19th Century monument makers - Bedford of Oxford Street

J & T Bedford of 256 Oxford Street, Stonemasons

Typical monument by Bedford of 256 Oxford Street.

A firm of statuaries, or monumental masons, established in the 1800s and lasting through most of the 19th Century, with by far the majority of their work produced in the 1830s through to the 1860s. The firm seems to have been started by John Bedford, passed to his sons, with the leading figure being Thomas Bedford, who at his peak in the 1850s employed at least 10 workmen at the firm; his sons, also Thomas and John, ran the business in the 1860s and 1870s. All of this time the works was at 256 Oxford Street, as can be traced in Census returns and the Post Office directories, but the latter generation later traded as Bedford Brothers, from North Row, Grosvenor Square in London – not really that far from Oxford Street of course. The sculptural historian Rupert Gunnis noted that they had produced various military and naval monuments with sculpture in relief, but most of their work, scattered across England with an unsurprising preponderance in the south and near to London, consists of fairly simple panels with just a little sculptural adornment, though it was unusual for their panels to be completely plain.

Among the more sculpturally ornamented works of the firm in the London area, we may mention the monument to Jane Bonnell, d.1841 at Walthamstow, with a mourning girl kneeling by a funeral urn, all in high relief (see picture on this page), and a portrait statue of Capt.
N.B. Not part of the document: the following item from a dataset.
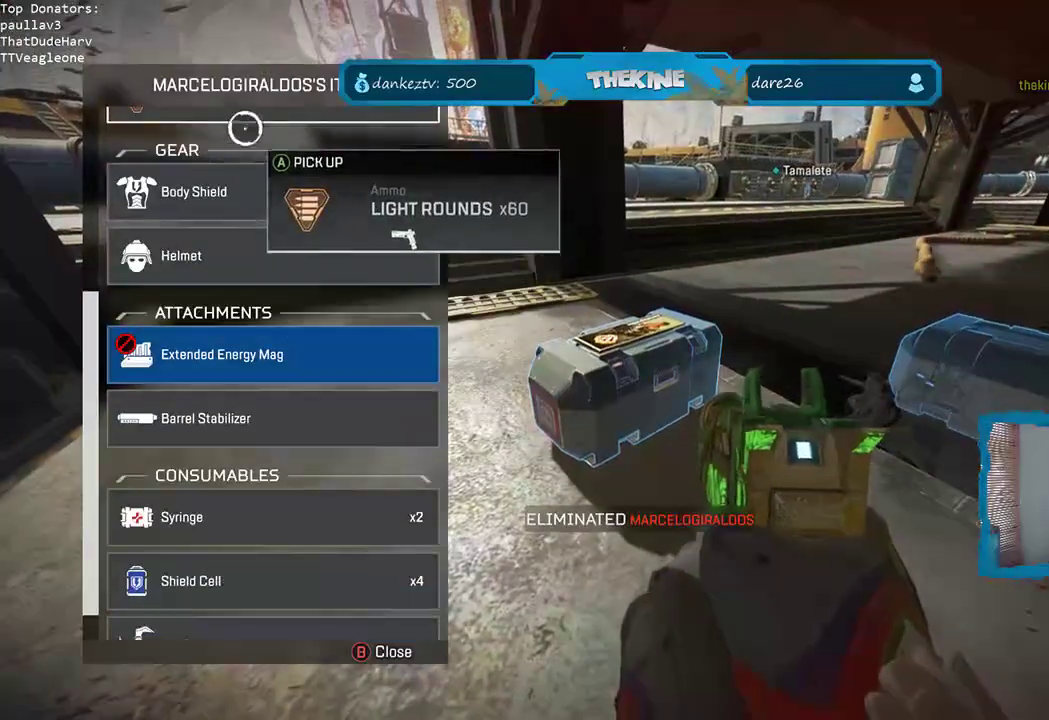
{"dt_ms": 500, "buttons": [], "left_stick": "down", "right_stick": "center", "events": [[150, "A", "down"], [200, "left_stick", "center"], [233, "A", "up"], [300, "A", "down"], [300, "left_stick", "down"], [350, "A", "up"], [417, "A", "down"], [467, "A", "up"]]}
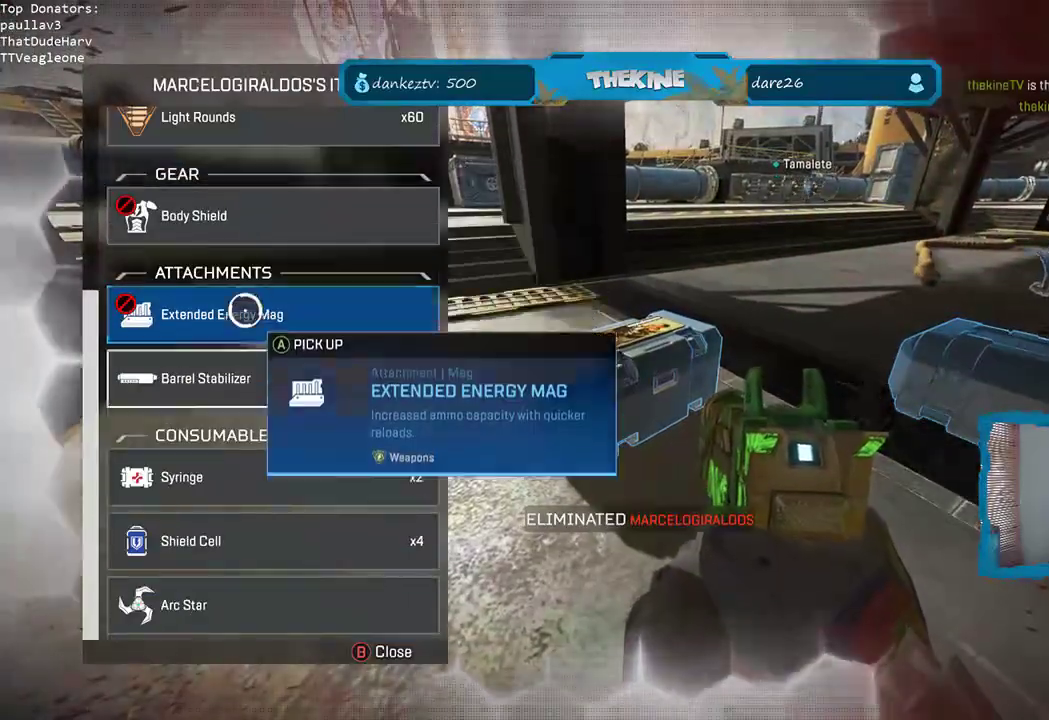
{"dt_ms": 500, "buttons": ["A"], "left_stick": "down", "right_stick": "center", "events": [[200, "left_stick", "center"], [367, "A", "down"], [367, "left_stick", "down"], [417, "A", "up"], [500, "A", "down"]]}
Ellice, d.1853 in Hampton Church, also various draped pots in high relief, such as at Kew, Teddington and Acton, and at the end of the Metropolitan line, three works in Watford, Hertfordshire. The firm favoured a particular type of Classical pot, egg-shaped, with a central band of ornament around the widest circumference, leaf patterns beneath, and a narrow foot, with the drape falling in a roughly pedimental shape and heaped up at the sides. These can be alike enough that they are almost replicas of one another.

Bedford's characteristic egg-shaped pot design.